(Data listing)
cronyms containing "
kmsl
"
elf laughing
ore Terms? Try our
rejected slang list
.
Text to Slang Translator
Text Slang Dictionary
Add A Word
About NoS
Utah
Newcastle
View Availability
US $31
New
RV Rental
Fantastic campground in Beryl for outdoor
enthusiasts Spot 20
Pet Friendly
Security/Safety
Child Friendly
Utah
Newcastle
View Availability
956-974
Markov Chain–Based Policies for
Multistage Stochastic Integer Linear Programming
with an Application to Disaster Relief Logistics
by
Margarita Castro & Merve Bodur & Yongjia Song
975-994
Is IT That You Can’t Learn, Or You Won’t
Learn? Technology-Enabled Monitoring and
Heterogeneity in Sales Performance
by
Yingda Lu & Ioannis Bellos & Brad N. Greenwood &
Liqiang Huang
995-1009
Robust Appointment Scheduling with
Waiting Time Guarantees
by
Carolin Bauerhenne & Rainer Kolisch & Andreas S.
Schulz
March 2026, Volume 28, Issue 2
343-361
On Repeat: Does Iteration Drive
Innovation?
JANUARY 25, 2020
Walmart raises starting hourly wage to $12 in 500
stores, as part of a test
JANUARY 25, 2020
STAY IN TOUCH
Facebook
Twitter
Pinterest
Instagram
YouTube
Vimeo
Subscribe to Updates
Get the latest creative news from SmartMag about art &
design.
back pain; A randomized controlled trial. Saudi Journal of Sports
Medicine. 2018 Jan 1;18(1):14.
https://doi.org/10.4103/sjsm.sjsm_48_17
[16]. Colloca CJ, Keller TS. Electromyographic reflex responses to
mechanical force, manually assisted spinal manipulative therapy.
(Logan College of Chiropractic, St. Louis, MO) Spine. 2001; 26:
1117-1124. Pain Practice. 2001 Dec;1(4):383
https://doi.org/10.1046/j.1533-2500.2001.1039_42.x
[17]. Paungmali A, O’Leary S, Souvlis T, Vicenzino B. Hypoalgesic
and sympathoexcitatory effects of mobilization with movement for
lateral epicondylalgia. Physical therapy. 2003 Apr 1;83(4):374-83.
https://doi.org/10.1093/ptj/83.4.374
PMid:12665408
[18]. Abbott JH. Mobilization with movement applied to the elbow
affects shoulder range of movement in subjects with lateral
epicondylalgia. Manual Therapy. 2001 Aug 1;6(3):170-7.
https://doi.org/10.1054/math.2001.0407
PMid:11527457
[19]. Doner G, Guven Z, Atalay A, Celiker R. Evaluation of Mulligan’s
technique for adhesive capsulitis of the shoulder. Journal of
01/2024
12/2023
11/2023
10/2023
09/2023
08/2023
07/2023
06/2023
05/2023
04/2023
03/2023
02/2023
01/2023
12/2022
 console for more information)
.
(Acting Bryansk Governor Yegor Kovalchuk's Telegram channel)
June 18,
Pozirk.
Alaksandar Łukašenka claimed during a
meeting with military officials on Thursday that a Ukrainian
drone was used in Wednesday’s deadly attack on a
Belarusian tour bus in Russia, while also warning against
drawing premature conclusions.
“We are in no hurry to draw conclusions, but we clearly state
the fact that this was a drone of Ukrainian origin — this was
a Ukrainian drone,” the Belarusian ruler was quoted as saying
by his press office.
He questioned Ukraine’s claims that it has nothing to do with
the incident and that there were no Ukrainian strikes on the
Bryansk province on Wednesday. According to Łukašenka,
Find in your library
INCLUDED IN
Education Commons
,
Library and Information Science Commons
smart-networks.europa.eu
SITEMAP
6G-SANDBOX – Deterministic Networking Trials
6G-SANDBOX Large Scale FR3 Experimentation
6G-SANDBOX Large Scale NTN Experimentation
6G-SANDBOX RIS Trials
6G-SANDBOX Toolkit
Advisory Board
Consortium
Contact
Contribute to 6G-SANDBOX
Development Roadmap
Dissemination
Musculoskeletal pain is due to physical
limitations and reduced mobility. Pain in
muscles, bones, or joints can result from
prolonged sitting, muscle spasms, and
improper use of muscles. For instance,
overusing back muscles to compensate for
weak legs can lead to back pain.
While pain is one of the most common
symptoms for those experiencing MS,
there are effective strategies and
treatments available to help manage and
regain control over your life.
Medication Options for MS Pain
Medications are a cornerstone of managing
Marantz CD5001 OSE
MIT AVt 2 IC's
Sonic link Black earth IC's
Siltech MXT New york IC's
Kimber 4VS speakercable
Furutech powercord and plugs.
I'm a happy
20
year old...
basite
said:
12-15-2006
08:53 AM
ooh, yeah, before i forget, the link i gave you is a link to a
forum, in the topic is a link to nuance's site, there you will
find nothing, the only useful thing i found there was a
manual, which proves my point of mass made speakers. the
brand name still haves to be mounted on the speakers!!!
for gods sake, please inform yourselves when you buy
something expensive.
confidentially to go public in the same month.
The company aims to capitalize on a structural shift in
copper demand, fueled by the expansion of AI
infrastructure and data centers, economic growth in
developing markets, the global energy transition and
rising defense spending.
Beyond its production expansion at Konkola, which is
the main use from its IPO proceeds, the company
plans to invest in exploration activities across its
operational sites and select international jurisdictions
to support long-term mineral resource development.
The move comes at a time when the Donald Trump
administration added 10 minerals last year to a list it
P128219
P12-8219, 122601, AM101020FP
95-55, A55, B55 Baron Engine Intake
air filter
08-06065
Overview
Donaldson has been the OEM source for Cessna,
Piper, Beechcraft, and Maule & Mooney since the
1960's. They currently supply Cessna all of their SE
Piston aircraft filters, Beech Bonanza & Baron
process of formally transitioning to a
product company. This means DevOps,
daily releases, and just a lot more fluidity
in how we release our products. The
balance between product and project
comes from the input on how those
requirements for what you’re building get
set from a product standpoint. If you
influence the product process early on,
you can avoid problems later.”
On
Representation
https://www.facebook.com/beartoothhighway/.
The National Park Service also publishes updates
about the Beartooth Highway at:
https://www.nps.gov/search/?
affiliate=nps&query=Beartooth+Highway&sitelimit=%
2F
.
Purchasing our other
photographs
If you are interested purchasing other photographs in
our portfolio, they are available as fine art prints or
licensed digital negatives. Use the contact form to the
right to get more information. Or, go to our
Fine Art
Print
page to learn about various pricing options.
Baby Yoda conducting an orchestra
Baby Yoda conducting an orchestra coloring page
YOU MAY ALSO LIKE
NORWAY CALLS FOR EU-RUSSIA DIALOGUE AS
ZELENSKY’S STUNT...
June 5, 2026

» EXERCISE BRIEF: Arrange every line of text in the listing above as a JSON list of strings, one string per line, and leave out any blank lines.

» ANSWER SPACE:
[
  "cronyms containing \"",
  "kmsl",
  "\"",
  "elf laughing",
  "ore Terms? Try our",
  "rejected slang list",
  ".",
  "Text to Slang Translator",
  "Text Slang Dictionary",
  "Add A Word",
  "About NoS",
  "Utah",
  "Newcastle",
  "View Availability",
  "US $31",
  "New",
  "RV Rental",
  "Fantastic campground in Beryl for outdoor",
  "enthusiasts Spot 20",
  "Pet Friendly",
  "Security/Safety",
  "Child Friendly",
  "Utah",
  "Newcastle",
  "View Availability",
  "956-974",
  "Markov Chain–Based Policies for",
  "Multistage Stochastic Integer Linear Programming",
  "with an Application to Disaster Relief Logistics",
  "by",
  "Margarita Castro & Merve Bodur & Yongjia Song",
  "975-994",
  "Is IT That You Can’t Learn, Or You Won’t",
  "Learn? Technology-Enabled Monitoring and",
  "Heterogeneity in Sales Performance",
  "by",
  "Yingda Lu & Ioannis Bellos & Brad N. Greenwood &",
  "Liqiang Huang",
  "995-1009",
  "Robust Appointment Scheduling with",
  "Waiting Time Guarantees",
  "by",
  "Carolin Bauerhenne & Rainer Kolisch & Andreas S.",
  "Schulz",
  "March 2026, Volume 28, Issue 2",
  "343-361",
  "On Repeat: Does Iteration Drive",
  "Innovation?",
  "JANUARY 25, 2020",
  "Walmart raises starting hourly wage to $12 in 500",
  "stores, as part of a test",
  "JANUARY 25, 2020",
  "STAY IN TOUCH",
  "Facebook",
  "Twitter",
  "Pinterest",
  "Instagram",
  "YouTube",
  "Vimeo",
  "Subscribe to Updates",
  "Get the latest creative news from SmartMag about art &",
  "design.",
  "back pain; A randomized controlled trial. Saudi Journal of Sports",
  "Medicine. 2018 Jan 1;18(1):14.",
  "https://doi.org/10.4103/sjsm.sjsm_48_17",
  "[16]. Colloca CJ, Keller TS. Electromyographic reflex responses to",
  "mechanical force, manually assisted spinal manipulative therapy.",
  "(Logan College of Chiropractic, St. Louis, MO) Spine. 2001; 26:",
  "1117-1124. Pain Practice. 2001 Dec;1(4):383",
  "https://doi.org/10.1046/j.1533-2500.2001.1039_42.x",
  "[17]. Paungmali A, O’Leary S, Souvlis T, Vicenzino B. Hypoalgesic",
  "and sympathoexcitatory effects of mobilization with movement for",
  "lateral epicondylalgia. Physical therapy. 2003 Apr 1;83(4):374-83.",
  "https://doi.org/10.1093/ptj/83.4.374",
  "PMid:12665408",
  "[18]. Abbott JH. Mobilization with movement applied to the elbow",
  "affects shoulder range of movement in subjects with lateral",
  "epicondylalgia. Manual Therapy. 2001 Aug 1;6(3):170-7.",
  "https://doi.org/10.1054/math.2001.0407",
  "PMid:11527457",
  "[19]. Doner G, Guven Z, Atalay A, Celiker R. Evaluation of Mulligan’s",
  "technique for adhesive capsulitis of the shoulder. Journal of",
  "01/2024",
  "12/2023",
  "11/2023",
  "10/2023",
  "09/2023",
  "08/2023",
  "07/2023",
  "06/2023",
  "05/2023",
  "04/2023",
  "03/2023",
  "02/2023",
  "01/2023",
  "12/2022",
  " console for more information)",
  ".",
  "(Acting Bryansk Governor Yegor Kovalchuk's Telegram channel)",
  "June 18,",
  "Pozirk.",
  "Alaksandar Łukašenka claimed during a",
  "meeting with military officials on Thursday that a Ukrainian",
  "drone was used in Wednesday’s deadly attack on a",
  "Belarusian tour bus in Russia, while also warning against",
  "drawing premature conclusions.",
  "“We are in no hurry to draw conclusions, but we clearly state",
  "the fact that this was a drone of Ukrainian origin — this was",
  "a Ukrainian drone,” the Belarusian ruler was quoted as saying",
  "by his press office.",
  "He questioned Ukraine’s claims that it has nothing to do with",
  "the incident and that there were no Ukrainian strikes on the",
  "Bryansk province on Wednesday. According to Łukašenka,",
  "Find in your library",
  "INCLUDED IN",
  "Education Commons",
  ",",
  "Library and Information Science Commons",
  "smart-networks.europa.eu",
  "SITEMAP",
  "6G-SANDBOX – Deterministic Networking Trials",
  "6G-SANDBOX Large Scale FR3 Experimentation",
  "6G-SANDBOX Large Scale NTN Experimentation",
  "6G-SANDBOX RIS Trials",
  "6G-SANDBOX Toolkit",
  "Advisory Board",
  "Consortium",
  "Contact",
  "Contribute to 6G-SANDBOX",
  "Development Roadmap",
  "Dissemination",
  "Musculoskeletal pain is due to physical",
  "limitations and reduced mobility. Pain in",
  "muscles, bones, or joints can result from",
  "prolonged sitting, muscle spasms, and",
  "improper use of muscles. For instance,",
  "overusing back muscles to compensate for",
  "weak legs can lead to back pain.",
  "While pain is one of the most common",
  "symptoms for those experiencing MS,",
  "there are effective strategies and",
  "treatments available to help manage and",
  "regain control over your life.",
  "Medication Options for MS Pain",
  "Medications are a cornerstone of managing",
  "Marantz CD5001 OSE",
  "MIT AVt 2 IC's",
  "Sonic link Black earth IC's",
  "Siltech MXT New york IC's",
  "Kimber 4VS speakercable",
  "Furutech powercord and plugs.",
  "I'm a happy",
  "20",
  "year old...",
  "basite",
  "said:",
  "12-15-2006",
  "08:53 AM",
  "ooh, yeah, before i forget, the link i gave you is a link to a",
  "forum, in the topic is a link to nuance's site, there you will",
  "find nothing, the only useful thing i found there was a",
  "manual, which proves my point of mass made speakers. the",
  "brand name still haves to be mounted on the speakers!!!",
  "for gods sake, please inform yourselves when you buy",
  "something expensive.",
  "confidentially to go public in the same month.",
  "The company aims to capitalize on a structural shift in",
  "copper demand, fueled by the expansion of AI",
  "infrastructure and data centers, economic growth in",
  "developing markets, the global energy transition and",
  "rising defense spending.",
  "Beyond its production expansion at Konkola, which is",
  "the main use from its IPO proceeds, the company",
  "plans to invest in exploration activities across its",
  "operational sites and select international jurisdictions",
  "to support long-term mineral resource development.",
  "The move comes at a time when the Donald Trump",
  "administration added 10 minerals last year to a list it",
  "P128219",
  "P12-8219, 122601, AM101020FP",
  "95-55, A55, B55 Baron Engine Intake",
  "air filter",
  "08-06065",
  "Overview",
  "Donaldson has been the OEM source for Cessna,",
  "Piper, Beechcraft, and Maule & Mooney since the",
  "1960's. They currently supply Cessna all of their SE",
  "Piston aircraft filters, Beech Bonanza & Baron",
  "process of formally transitioning to a",
  "product company. This means DevOps,",
  "daily releases, and just a lot more fluidity",
  "in how we release our products. The",
  "balance between product and project",
  "comes from the input on how those",
  "requirements for what you’re building get",
  "set from a product standpoint. If you",
  "influence the product process early on,",
  "you can avoid problems later.”",
  "On",
  "Representation",
  "https://www.facebook.com/beartoothhighway/.",
  "The National Park Service also publishes updates",
  "about the Beartooth Highway at:",
  "https://www.nps.gov/search/?",
  "affiliate=nps&query=Beartooth+Highway&sitelimit=%",
  "2F",
  ".",
  "Purchasing our other",
  "photographs",
  "If you are interested purchasing other photographs in",
  "our portfolio, they are available as fine art prints or",
  "licensed digital negatives. Use the contact form to the",
  "right to get more information. Or, go to our",
  "Fine Art",
  "Print",
  "page to learn about various pricing options.",
  "Baby Yoda conducting an orchestra",
  "Baby Yoda conducting an orchestra coloring page",
  "YOU MAY ALSO LIKE",
  "NORWAY CALLS FOR EU-RUSSIA DIALOGUE AS",
  "ZELENSKY’S STUNT...",
  "June 5, 2026"
]